Stored dataset items:
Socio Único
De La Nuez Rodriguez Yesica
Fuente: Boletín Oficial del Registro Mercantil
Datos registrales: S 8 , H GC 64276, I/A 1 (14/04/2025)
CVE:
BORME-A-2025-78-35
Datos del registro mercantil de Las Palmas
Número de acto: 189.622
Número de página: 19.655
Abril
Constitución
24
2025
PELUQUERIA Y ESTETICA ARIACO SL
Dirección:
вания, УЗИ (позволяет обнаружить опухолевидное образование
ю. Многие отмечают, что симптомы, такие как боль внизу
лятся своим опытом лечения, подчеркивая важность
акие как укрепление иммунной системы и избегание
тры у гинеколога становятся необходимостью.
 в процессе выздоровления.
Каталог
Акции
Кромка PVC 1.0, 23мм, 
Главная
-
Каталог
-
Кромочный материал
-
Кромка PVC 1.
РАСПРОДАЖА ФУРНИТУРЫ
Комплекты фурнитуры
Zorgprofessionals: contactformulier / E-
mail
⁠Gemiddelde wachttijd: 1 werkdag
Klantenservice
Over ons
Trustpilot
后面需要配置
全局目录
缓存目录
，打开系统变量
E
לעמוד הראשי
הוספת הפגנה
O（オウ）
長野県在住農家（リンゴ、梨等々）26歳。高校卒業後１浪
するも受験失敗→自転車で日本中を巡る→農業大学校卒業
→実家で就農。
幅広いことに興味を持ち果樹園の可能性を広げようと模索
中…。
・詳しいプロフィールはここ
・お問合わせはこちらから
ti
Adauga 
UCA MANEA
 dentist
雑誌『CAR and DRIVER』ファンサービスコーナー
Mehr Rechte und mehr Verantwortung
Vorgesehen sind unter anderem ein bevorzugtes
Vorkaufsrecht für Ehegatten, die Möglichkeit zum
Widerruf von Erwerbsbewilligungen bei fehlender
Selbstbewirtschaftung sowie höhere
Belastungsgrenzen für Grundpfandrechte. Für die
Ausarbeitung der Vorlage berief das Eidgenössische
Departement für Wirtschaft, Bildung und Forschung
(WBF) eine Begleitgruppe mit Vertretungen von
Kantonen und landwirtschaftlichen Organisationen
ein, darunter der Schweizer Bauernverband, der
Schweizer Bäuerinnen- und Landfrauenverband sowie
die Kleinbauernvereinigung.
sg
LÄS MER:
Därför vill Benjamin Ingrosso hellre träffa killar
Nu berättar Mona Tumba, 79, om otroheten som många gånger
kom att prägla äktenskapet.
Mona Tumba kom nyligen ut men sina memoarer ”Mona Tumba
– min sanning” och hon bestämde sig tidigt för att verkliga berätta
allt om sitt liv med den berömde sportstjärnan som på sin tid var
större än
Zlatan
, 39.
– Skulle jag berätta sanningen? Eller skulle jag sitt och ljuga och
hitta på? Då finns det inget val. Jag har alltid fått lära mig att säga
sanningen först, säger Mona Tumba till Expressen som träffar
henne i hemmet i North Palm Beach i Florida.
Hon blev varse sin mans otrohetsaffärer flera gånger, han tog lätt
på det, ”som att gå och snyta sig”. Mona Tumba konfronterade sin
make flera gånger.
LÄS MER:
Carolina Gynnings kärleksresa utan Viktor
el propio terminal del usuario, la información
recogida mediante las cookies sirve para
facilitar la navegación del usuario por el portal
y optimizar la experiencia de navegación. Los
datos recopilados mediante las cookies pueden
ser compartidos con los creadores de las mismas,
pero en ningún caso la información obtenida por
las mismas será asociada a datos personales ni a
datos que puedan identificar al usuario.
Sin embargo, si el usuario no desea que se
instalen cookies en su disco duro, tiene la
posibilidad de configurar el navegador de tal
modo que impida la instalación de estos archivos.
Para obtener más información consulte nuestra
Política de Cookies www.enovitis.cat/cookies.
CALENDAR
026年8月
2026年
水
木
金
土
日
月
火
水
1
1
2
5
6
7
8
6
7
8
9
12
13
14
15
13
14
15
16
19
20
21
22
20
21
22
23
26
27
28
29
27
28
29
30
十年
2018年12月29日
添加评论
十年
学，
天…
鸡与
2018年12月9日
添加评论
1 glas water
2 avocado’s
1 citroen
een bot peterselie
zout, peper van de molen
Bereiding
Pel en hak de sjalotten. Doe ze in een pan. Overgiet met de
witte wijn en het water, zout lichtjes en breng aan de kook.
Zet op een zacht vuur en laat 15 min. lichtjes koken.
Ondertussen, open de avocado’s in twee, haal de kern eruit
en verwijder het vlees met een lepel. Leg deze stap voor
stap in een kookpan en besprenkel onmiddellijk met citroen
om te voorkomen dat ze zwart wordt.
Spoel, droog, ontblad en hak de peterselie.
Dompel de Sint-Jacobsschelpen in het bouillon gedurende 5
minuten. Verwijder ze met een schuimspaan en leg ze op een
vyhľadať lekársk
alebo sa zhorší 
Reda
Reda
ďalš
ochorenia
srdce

> The problem
Could you retype the material word for word, from its first line through the line holding "Vorgesehen sind unter anderem ein bevorzugtes", with that line included?

> Solution
Socio Único
De La Nuez Rodriguez Yesica
Fuente: Boletín Oficial del Registro Mercantil
Datos registrales: S 8 , H GC 64276, I/A 1 (14/04/2025)
CVE:
BORME-A-2025-78-35
Datos del registro mercantil de Las Palmas
Número de acto: 189.622
Número de página: 19.655
Abril
Constitución
24
2025
PELUQUERIA Y ESTETICA ARIACO SL
Dirección:
вания, УЗИ (позволяет обнаружить опухолевидное образование
ю. Многие отмечают, что симптомы, такие как боль внизу
лятся своим опытом лечения, подчеркивая важность
акие как укрепление иммунной системы и избегание
тры у гинеколога становятся необходимостью.
 в процессе выздоровления.
Каталог
Акции
Кромка PVC 1.0, 23мм, 
Главная
-
Каталог
-
Кромочный материал
-
Кромка PVC 1.
РАСПРОДАЖА ФУРНИТУРЫ
Комплекты фурнитуры
Zorgprofessionals: contactformulier / E-
mail
⁠Gemiddelde wachttijd: 1 werkdag
Klantenservice
Over ons
Trustpilot
后面需要配置
全局目录
缓存目录
，打开系统变量
E
לעמוד הראשי
הוספת הפגנה
O（オウ）
長野県在住農家（リンゴ、梨等々）26歳。高校卒業後１浪
するも受験失敗→自転車で日本中を巡る→農業大学校卒業
→実家で就農。
幅広いことに興味を持ち果樹園の可能性を広げようと模索
中…。
・詳しいプロフィールはここ
・お問合わせはこちらから
ti
Adauga 
UCA MANEA
 dentist
雑誌『CAR and DRIVER』ファンサービスコーナー
Mehr Rechte und mehr Verantwortung
Vorgesehen sind unter anderem ein bevorzugtes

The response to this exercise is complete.